Si vous avez aimé : The Night Of, The Outsider
Selon la formule consacrée, un mariage est prononcé « pour le meilleur et pour le pire ». Mais lorsque ces deux extrêmes se manifestent pendant la cérémonie même, difficile d’en accepter l’engagement. C’est le cas de Natalie (Nadia Tereszkiewicz, déjà remarquée sur Seules les Bêtes de Dominik Moll), une jeune Française expatriée en Israël, qui lors de son mariage et aux yeux de tous sera témoin du meurtre de son mari, égorgé avec un couteau. Témoin… ou coupable ? Tout s’est passé dans le noir, pendant que le couple allait symboliquement couper le gâteau. De mariée à veuve en l’espace d’une journée, elle sera très vite la suspecte principale de l’enquête, menée par un duo policiers locaux, alors que Karim (Reda Kateb), diplomate au consulat de France, va tenter de sonder l’insondable d’une affaire qui va très vite dépasser l’entendement.
Tout comme dans The Night Of ou plus récemment Defending Jacob, Possessions se démarque du thriller dit whodunnit en nous présentant ici une coupable toute trouvée, Natalie. Le personnage de Karim est ici le principal véhicule narratif pour le spectateur : moins suspicieux que les policiers, il cherchera à savoir pourquoi une jeune mariée aurait assassiné son époux. C’est vrai qu’il y a mieux comme preuve d’amour. En faisant sa propre enquête, il lèvera le voile sur un passé trouble qui pourrait donner de premiers indices sur le comportement de la jeune fille. À commencer par sa mère, Rosa (Dominique Valadie), dont les croyances et superstitions ruinent l’unité familiale et surtout sa relation avec son mari, Joël (Tchéky Karyo), dans un quasi-mutisme depuis de nombreuses années. Les membres de son entourages seront autant de pistes pour mieux comprendre ou au contraire questionner l’énigme qu’est Natalie. Chacun a une emprise sur l’autre dans une dynamique malsaine mise au grand jour par cette tragédie nuptiale.

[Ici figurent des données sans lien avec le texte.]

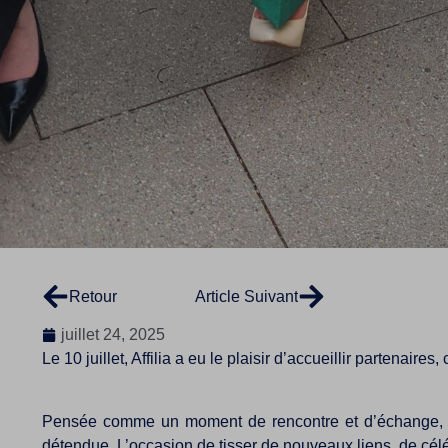
Retour
Article Suivant
juillet 24, 2025
Le 10 juillet, Affilia a eu le plaisir d’accueillir partena
Pensée comme un moment de rencontre et d’échange, La
détendue. L’occasion de tisser de nouveaux liens, de cél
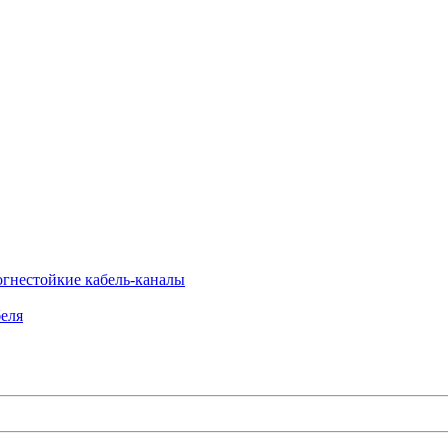
огнестойкие кабель-каналы
еля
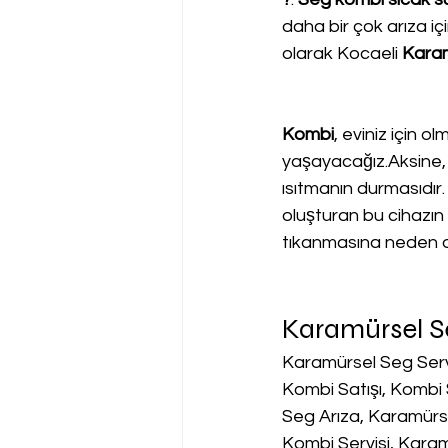
daha bir çok arıza içi
olarak Kocaeli 
Karam
Kombi
, eviniz için o
yaşayacağız.Aksine, 
ısıtmanın durmasıdır.
oluşturan bu cihazın s
tıkanmasına neden o
Karamürsel Se
Karamürsel Seg Serv
Kombi Satışı, Kombi 
Seg Arıza, Karamürse
Kombi Servisi, Kara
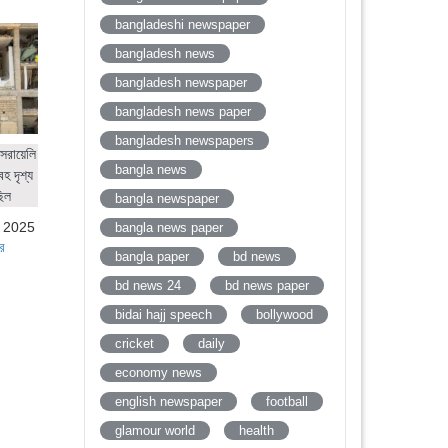
bangladeshi newspaper
bangladesh news
bangladesh newspaper
bangladesh news paper
bangladesh newspapers
সরায়েলি
bangla news
হ দৃশ্য
ছিল
bangla newspaper
, 2025
bangla news paper
র
bangla paper
bd news
bd news 24
bd news paper
bidai hajj speech
bollywood
cricket
daily
economy news
english newspaper
football
glamour world
health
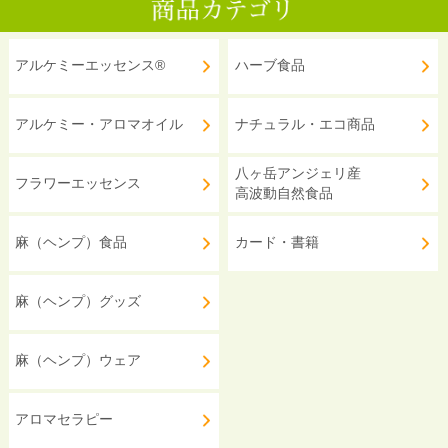
アルケミーエッセンス®
ハーブ食品
アルケミー・アロマオイル
ナチュラル・エコ商品
八ヶ岳アンジェリ産
フラワーエッセンス
高波動自然食品
麻（ヘンプ）食品
カード・書籍
麻（ヘンプ）グッズ
麻（ヘンプ）ウェア
アロマセラピー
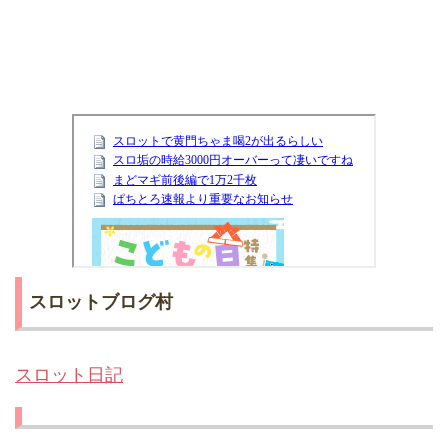
スロットブログ村
スロット日記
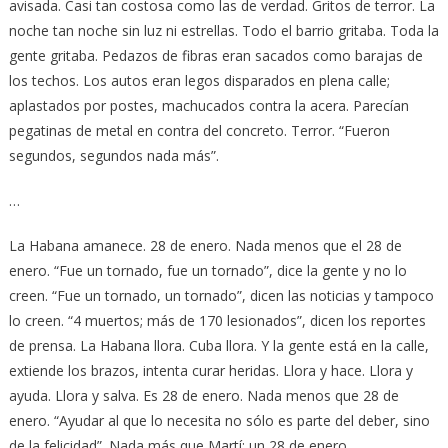
avisada. Casi tan costosa como las de verdad. Gritos de terror. La
noche tan noche sin luz ni estrellas. Todo el barrio gritaba. Toda la
gente gritaba. Pedazos de fibras eran sacados como barajas de
los techos. Los autos eran legos disparados en plena calle;
aplastados por postes, machucados contra la acera. Parecían
pegatinas de metal en contra del concreto. Terror. “Fueron
segundos, segundos nada más”.
…
La Habana amanece. 28 de enero. Nada menos que el 28 de
enero. “Fue un tornado, fue un tornado”, dice la gente y no lo
creen. “Fue un tornado, un tornado”, dicen las noticias y tampoco
lo creen. “4 muertos; más de 170 lesionados”, dicen los reportes
de prensa. La Habana llora. Cuba llora. Y la gente está en la calle,
extiende los brazos, intenta curar heridas. Llora y hace. Llora y
ayuda. Llora y salva. Es 28 de enero. Nada menos que 28 de
enero. “Ayudar al que lo necesita no sólo es parte del deber, sino
de la felicidad”. Nada más que Martí; un 28 de enero.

La série dissémine sa dimension fantastique avec retenue, lorgnant même dans le mystique, celui des traditions et des croyances qui dans ces terres semblent se matérialiser. Possessions est fortement ancrée dans son contexte géographique, l’Israël, et dans le contexte géopolitique qui en découle, avec la Palestine, mais aussi la France. Le temps semble suspendu dans cette ville en plein milieu du désert au passé omniprésent. Ces décors donnent à la série une atmosphère parfois onirique, loin de thrillers pluvieux de HBO (qui ont aussi leur charme). Ici la lumière n’éclaire pas, mais aveugle, peut-être à dessein dans cet anti-western crépusculaire. On peut saluer le travail du réalisateur Thomas Vincent (Versailles, Bodyguard) et de son directeur de la photographie israélien Yaron Scharf (Our Boys) pour cette esthétique envoûtante servie par caméra lancinante, usant avec parcimonie de ralentis et d’extrêmes gros plans pour tenter d’investir la psyché de Natalie. Mais c’est aussi cette ambiance sonore, servie par les nappes musicales de HitnRun qui renforce « l’inquiétante étrangeté » grandissante d’une intrigue qui dévoile ses cartes épisode après épisode.
Malgré ces 6 épisodes, Possessions prend son temps pour dérouler son histoire. Si ce rythme d’apparence lent semble traverser la série, c’est en fait pour mieux développer ses thématiques. Celles d’un « conte cruel » pour reprendre les mots de la co-créatrice de la série Valérie Zenatti, qui aborde par son mystère central des sujets aussi intimes que l’équilibre dans le couple et la famille, mais aussi un sujet éminemment actuel comme la misandrie, traité sous le prisme du contexte familial. La série développe de nombreuses pistes, qui ont chacune leur intérêt et culminent avec une fin qui procure du sens à l’ensemble.
Vous l’aurez compris, on est happé dans Possessions qui ne ressemble à aucune autre série française (en fait franco-israélienne). Déjà achetée par HBO Max pour une diffusion outre-Atlantique, elle est la croisée des genres : tantôt drame familial, tantôt thriller ou mystère fantastique, elle s’imprègne de tous ces codes pour raconter sa propre histoire.
Possessions est diffusée sur Canal+ tous les lundis (2 épisodes par soir) et disponible en replay sur myCANAL.